Conservation of forest ecosystems analysed at the African climate week


African climate week (18 to 22 March) which is seen as a call for dialogue to combat climate change has enabled participants to invite policymakers to put in place more inclusive climate policies, initiating a structured dialogue between Governments and local authorities. Panelists underlined this necessity during a side-event on "CDN in Africa" as part of the African climate week open in the ghanan capital.

In clear terms, the African climate week participants noted in Accra, Ghana, the alarming state of the forest situation at the African continent, calling for measures to preserve forest ecosystems. 

Emphasizing the emission reduction mechanism due to deforestation and forest degradation (REDD +), set up at the UNFCCC Conference of the parties, to economically encourage major tropical forest countries to avoid deforestation and forest degradation, participants noted the need to provide an economic incentive for developing countries to reduce deforestation and invest in more sober alternatives to carbon for a sustainable development.

Speaking on this occasion, the Executive Director of the Pan-African Alliance for Justice and climate (PACJA), Mithika MWENDA, called for the need to implement innovative mechanisms to promote forest conservation.

According to Ms MWENDA, "it is not enough to accept, sign and adopt the Paris climate agreement. However, it is important to act at the local, national and regional levels, noting the role of civil society in the search for innovative solutions to combat deforestation and climate change.

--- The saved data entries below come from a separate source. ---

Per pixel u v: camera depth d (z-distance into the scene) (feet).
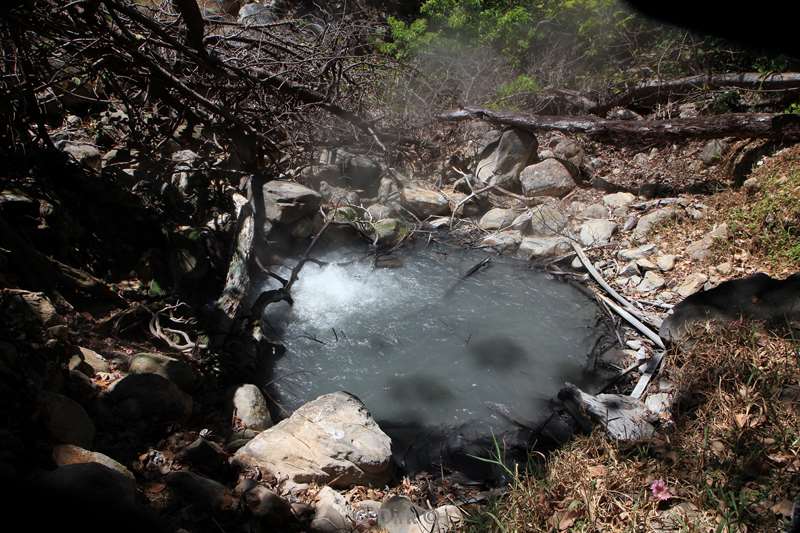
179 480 11.07
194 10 16.89
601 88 27.50
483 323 18.61
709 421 12.21
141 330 15.96
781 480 10.19
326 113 25.76
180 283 17.85
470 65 30.83
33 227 16.07
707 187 22.34
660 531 9.91
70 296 15.78
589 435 13.07
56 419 10.91
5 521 8.36
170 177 20.86
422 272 21.15
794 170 20.02
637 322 17.63
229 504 10.85
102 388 13.08
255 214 21.08
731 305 15.02
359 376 16.55
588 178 24.82
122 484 9.52
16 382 10.98
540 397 15.72
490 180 25.31
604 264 20.59
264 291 19.25
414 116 27.61
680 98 25.82
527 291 20.06
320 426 12.87
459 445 14.23
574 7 29.78
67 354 13.02
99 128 22.43
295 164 24.59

For his part, the Secretary General of United Cities and local Government of Africa (UCLG Africa), Jean Pierre elong Mbassi, noted that local authorities are the first to be concerned with the effects of climate change.

"For this reason, Governments are called upon to open consultations with local authorities and allocate them the necessary resources to play their part in the implementation of nationally determined contributions ( CDN or INDC), "stressed Mr. Mbassi.

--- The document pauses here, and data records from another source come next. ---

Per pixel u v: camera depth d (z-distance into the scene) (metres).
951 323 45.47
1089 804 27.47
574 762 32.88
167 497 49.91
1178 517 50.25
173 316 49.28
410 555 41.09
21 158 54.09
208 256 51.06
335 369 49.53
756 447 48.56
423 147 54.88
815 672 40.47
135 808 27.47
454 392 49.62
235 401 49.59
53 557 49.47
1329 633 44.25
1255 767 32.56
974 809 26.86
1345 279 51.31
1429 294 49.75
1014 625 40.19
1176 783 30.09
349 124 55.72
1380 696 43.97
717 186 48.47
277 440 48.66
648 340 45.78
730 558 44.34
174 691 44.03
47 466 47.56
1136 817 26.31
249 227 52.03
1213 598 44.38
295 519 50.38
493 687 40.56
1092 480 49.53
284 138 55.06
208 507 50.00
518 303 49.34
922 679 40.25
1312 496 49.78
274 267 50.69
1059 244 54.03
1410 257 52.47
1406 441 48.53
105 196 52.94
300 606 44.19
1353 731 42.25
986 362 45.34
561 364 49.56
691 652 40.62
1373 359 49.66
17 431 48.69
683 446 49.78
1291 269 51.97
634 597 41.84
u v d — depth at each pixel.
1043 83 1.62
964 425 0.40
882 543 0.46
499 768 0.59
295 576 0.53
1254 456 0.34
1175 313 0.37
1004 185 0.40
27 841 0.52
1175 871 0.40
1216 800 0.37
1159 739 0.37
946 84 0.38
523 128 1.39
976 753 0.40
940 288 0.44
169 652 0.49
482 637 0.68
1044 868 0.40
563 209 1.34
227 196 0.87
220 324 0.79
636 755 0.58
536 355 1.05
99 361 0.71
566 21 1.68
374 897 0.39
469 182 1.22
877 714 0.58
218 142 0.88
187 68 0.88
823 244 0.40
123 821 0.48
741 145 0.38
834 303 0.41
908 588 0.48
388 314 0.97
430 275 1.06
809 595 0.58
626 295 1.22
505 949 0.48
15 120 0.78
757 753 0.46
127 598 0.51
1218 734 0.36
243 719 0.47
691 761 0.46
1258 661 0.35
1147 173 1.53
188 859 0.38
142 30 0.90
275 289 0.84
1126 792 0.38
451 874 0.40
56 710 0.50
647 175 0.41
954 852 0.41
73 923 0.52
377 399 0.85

On the other hand, Executive Director of the non-governmental organization "MPIDO", Joseph Ole Simel, noted that the impact of climate change affects vulnerable communities, especially indigenous people in Africa.

"So far we are doing very well, but I think we need to do more," he said, adding that this event is an opportunity to share experiences and identify challenges and best practices in preserving of forests in Africa.

The Senior Manager at the International Council for local environmental initiatives, Meggan spires, meanwhile, called for the need to develop the necessary conditions of territorial governance, to engage national and non-State actors and improve the collection of data on the CDN implementation process.

The objective of the African climate week is to encourage the implementation of nationally determined contributions (CDN) under the Paris agreement and climate measures to achieve the sustainable development goals of 2030.

The event, which brings together various public and private actors, aims to help demonstrate that there is genuine international support for strengthening climate action.

The week focuses on how engagement between parties to the UN-led international process to cope with climate change and other actors can be further strengthened in key areas for Africa, including energy, agriculture and human habitat.